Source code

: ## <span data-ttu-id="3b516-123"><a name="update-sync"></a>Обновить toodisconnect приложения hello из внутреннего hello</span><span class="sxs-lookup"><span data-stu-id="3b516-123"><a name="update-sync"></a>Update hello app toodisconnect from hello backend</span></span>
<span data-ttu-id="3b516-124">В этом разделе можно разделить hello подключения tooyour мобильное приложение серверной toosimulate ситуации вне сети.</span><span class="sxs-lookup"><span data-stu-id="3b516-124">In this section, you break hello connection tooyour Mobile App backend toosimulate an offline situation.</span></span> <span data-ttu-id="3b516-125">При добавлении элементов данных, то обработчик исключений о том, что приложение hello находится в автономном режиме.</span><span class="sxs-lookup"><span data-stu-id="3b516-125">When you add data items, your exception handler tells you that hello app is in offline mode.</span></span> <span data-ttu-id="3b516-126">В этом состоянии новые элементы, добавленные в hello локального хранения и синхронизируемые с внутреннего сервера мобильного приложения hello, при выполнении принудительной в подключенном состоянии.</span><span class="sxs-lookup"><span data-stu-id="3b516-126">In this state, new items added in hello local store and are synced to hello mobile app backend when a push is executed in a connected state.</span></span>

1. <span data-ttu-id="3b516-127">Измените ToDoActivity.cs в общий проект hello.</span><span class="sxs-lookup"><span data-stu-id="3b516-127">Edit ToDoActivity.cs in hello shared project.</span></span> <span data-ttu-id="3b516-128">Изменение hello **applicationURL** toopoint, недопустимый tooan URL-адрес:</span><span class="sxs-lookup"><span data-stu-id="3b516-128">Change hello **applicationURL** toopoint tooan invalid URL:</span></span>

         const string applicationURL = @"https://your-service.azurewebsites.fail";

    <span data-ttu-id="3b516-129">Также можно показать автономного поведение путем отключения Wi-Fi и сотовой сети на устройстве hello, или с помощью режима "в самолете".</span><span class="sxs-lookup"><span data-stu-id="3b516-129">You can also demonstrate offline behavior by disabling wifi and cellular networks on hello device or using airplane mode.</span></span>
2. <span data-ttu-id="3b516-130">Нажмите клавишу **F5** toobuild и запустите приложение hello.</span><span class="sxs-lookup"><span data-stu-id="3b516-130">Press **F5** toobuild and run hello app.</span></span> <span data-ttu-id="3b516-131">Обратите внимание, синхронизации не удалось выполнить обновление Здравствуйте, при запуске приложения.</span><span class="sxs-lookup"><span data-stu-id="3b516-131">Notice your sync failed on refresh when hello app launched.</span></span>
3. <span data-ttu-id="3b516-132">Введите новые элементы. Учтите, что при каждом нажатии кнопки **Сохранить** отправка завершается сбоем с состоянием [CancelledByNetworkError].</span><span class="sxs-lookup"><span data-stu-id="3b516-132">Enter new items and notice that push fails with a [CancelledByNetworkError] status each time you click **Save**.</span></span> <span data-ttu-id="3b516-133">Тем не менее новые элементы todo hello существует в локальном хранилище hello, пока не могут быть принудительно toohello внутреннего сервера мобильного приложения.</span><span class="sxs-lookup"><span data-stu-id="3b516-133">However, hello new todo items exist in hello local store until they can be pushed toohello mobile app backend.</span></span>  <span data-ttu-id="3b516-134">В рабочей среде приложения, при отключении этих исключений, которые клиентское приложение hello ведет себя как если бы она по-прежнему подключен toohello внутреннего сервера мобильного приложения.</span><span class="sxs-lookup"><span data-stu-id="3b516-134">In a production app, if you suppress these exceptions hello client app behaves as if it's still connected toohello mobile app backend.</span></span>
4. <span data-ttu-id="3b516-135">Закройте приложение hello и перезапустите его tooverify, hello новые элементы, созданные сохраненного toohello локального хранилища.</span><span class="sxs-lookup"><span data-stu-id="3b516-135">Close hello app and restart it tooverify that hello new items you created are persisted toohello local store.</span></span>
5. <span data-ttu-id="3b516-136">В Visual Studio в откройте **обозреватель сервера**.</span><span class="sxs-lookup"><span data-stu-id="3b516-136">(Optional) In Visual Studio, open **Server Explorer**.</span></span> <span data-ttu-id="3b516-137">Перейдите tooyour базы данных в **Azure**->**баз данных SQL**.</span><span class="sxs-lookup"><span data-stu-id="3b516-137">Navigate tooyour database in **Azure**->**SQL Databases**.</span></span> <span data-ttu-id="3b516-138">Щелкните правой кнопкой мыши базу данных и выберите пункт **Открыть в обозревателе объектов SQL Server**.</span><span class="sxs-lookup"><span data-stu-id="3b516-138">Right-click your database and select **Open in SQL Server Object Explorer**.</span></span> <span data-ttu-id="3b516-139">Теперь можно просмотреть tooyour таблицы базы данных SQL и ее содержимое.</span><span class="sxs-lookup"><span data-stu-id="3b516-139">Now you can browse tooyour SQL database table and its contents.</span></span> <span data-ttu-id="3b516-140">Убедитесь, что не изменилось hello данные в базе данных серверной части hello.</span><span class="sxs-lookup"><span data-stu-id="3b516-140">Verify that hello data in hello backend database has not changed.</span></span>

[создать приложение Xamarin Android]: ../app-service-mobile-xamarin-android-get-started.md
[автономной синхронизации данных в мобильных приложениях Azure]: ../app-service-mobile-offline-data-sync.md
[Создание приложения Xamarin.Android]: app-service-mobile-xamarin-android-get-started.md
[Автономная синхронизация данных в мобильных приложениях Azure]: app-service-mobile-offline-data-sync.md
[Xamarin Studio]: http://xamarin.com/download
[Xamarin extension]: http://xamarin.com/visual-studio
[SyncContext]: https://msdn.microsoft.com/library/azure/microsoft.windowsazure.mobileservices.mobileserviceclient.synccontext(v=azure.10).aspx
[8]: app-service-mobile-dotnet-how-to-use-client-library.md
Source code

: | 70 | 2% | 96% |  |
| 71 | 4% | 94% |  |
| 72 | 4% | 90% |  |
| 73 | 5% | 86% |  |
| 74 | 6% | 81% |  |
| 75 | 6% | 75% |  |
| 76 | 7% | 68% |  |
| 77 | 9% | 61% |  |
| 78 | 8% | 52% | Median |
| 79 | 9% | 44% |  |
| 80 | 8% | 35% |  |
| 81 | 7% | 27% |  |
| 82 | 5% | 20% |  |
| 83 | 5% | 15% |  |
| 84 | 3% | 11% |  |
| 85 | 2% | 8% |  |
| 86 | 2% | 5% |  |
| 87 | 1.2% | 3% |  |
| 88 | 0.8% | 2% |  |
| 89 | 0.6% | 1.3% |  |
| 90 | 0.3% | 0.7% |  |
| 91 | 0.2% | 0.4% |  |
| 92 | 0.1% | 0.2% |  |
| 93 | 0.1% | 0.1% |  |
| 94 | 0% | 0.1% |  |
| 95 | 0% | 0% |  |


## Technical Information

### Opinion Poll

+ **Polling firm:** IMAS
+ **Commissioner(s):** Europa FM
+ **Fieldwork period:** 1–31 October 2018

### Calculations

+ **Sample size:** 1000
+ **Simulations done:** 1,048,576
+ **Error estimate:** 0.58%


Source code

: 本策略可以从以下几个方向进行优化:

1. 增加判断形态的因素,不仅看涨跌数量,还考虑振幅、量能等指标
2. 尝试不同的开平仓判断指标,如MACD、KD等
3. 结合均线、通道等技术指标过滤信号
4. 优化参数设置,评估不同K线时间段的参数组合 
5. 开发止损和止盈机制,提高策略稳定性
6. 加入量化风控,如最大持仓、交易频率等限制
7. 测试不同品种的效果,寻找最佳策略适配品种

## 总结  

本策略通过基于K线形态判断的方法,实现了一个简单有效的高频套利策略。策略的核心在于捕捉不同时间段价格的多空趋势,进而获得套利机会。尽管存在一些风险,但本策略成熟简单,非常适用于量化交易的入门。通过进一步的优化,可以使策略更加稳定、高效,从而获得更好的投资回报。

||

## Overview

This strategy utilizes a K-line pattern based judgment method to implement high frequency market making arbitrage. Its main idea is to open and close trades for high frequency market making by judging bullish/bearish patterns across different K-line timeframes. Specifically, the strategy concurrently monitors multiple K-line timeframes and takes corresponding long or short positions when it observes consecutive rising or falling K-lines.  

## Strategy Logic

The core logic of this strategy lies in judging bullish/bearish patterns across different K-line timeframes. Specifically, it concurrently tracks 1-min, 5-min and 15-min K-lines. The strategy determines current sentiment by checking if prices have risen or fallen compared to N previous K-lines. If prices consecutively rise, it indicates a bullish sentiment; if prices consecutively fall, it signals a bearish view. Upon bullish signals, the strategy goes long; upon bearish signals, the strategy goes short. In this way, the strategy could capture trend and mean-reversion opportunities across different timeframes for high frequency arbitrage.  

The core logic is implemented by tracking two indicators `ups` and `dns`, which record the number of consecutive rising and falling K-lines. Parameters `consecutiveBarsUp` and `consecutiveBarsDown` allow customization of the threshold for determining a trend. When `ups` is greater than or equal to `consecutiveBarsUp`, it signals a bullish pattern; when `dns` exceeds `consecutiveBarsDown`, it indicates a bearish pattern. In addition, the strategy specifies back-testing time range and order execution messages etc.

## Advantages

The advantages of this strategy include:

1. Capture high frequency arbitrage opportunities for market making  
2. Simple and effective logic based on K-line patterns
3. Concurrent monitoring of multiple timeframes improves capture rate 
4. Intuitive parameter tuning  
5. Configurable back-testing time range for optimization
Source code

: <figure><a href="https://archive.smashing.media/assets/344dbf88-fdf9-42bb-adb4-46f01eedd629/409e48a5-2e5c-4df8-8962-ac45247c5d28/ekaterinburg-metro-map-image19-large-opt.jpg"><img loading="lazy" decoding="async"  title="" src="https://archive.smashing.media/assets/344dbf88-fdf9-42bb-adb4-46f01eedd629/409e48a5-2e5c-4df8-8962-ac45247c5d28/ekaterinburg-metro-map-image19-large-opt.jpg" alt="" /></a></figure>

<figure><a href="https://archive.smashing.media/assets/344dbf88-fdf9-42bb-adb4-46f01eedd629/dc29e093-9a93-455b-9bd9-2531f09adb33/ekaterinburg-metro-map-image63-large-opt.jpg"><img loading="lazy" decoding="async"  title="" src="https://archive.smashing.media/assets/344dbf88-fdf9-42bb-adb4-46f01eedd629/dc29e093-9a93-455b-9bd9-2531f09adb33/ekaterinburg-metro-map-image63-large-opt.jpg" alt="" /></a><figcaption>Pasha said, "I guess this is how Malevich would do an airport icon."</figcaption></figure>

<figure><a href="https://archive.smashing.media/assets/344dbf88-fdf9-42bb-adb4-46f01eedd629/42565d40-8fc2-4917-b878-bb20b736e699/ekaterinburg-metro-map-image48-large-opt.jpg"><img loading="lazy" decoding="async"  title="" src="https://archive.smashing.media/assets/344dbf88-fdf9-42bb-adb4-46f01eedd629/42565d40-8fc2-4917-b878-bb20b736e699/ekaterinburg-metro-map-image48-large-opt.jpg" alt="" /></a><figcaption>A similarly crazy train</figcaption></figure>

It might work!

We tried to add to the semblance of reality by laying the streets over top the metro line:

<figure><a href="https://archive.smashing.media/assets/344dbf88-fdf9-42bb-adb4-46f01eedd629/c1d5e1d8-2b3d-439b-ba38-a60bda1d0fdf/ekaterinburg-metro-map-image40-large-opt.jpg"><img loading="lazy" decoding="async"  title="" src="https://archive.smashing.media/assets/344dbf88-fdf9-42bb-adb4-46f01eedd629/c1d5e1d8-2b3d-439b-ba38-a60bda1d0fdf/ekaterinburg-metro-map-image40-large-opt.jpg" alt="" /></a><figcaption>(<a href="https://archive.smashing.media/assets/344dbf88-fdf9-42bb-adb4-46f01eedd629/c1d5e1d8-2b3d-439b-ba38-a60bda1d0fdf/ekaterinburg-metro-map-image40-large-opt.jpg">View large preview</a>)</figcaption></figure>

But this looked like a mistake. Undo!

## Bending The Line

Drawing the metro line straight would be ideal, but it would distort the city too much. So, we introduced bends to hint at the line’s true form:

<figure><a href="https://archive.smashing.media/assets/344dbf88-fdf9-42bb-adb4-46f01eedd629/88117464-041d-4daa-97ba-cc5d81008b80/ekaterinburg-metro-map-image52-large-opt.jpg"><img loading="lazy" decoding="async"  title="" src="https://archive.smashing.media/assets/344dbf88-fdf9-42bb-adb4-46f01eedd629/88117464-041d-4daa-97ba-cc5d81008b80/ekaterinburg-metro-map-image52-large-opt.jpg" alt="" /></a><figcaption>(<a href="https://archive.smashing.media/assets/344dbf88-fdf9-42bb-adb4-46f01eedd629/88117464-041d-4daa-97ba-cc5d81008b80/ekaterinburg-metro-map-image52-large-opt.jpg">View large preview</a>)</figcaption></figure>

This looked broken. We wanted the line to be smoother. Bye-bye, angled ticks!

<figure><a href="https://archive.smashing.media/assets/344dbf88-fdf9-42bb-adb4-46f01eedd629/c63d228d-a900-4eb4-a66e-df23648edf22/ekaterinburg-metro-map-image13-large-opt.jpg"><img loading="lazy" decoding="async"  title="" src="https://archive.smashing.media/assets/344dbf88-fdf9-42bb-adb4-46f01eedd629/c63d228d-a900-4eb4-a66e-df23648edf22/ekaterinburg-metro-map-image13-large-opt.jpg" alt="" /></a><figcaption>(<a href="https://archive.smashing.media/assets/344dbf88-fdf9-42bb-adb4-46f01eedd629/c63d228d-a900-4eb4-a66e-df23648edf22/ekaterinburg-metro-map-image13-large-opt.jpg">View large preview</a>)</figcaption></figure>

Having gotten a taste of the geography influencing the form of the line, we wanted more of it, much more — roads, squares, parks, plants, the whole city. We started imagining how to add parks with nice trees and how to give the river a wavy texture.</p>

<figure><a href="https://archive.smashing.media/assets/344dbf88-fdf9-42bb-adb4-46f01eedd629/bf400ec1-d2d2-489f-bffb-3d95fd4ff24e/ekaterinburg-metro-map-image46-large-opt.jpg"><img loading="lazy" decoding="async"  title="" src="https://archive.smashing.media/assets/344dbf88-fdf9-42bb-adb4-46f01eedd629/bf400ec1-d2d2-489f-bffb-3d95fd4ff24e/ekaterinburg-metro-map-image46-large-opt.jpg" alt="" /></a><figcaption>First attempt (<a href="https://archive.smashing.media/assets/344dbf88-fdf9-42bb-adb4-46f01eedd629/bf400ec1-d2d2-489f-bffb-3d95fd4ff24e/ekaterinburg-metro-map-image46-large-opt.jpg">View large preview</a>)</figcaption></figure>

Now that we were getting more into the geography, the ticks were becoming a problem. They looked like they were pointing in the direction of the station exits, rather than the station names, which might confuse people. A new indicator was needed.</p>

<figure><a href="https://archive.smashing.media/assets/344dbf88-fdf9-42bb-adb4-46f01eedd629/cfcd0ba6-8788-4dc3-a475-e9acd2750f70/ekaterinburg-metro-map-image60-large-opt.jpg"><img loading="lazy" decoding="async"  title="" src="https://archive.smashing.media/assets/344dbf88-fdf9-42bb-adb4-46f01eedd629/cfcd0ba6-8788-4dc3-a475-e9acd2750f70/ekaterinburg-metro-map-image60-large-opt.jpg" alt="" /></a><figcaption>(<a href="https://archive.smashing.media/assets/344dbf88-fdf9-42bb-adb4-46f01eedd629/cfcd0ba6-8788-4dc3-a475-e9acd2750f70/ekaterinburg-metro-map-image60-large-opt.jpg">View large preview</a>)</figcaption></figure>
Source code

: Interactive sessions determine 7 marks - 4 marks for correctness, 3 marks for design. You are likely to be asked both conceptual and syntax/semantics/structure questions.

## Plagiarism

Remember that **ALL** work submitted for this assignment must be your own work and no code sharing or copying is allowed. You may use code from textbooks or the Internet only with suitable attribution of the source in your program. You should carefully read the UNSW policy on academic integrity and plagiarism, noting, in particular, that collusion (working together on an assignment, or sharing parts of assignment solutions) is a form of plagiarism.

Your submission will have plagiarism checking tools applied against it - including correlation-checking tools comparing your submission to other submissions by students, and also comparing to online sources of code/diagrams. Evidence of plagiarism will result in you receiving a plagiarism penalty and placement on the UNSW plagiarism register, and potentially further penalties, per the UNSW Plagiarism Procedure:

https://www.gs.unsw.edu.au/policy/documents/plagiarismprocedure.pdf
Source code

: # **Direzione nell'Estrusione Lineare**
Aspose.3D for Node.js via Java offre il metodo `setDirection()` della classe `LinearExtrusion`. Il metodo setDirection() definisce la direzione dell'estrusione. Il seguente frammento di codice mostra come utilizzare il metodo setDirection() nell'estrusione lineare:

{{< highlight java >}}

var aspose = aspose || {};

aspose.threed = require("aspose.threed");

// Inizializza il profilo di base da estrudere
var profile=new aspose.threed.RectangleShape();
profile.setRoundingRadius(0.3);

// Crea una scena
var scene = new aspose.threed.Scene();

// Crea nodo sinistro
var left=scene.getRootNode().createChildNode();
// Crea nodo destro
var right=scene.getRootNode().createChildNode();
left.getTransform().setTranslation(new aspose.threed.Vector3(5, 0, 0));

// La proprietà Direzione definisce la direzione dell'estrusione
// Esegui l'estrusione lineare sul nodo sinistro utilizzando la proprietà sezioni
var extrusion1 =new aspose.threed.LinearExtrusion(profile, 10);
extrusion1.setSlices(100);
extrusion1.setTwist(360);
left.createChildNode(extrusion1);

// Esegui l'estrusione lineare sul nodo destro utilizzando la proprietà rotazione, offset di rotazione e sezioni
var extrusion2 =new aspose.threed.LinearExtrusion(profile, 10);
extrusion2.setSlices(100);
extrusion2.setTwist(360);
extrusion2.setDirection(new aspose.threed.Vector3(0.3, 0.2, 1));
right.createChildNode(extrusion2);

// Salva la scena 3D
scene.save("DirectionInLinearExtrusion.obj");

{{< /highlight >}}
□ □ □ □ □ □ □
**THE TASK**
Find "sezioni" in the data above. Report each line where it appears.

**SOLUTION TO THIS EXERCISE**
// Esegui l'estrusione lineare sul nodo sinistro utilizzando la proprietà sezioni
// Esegui l'estrusione lineare sul nodo destro utilizzando la proprietà rotazione, offset di rotazione e sezioni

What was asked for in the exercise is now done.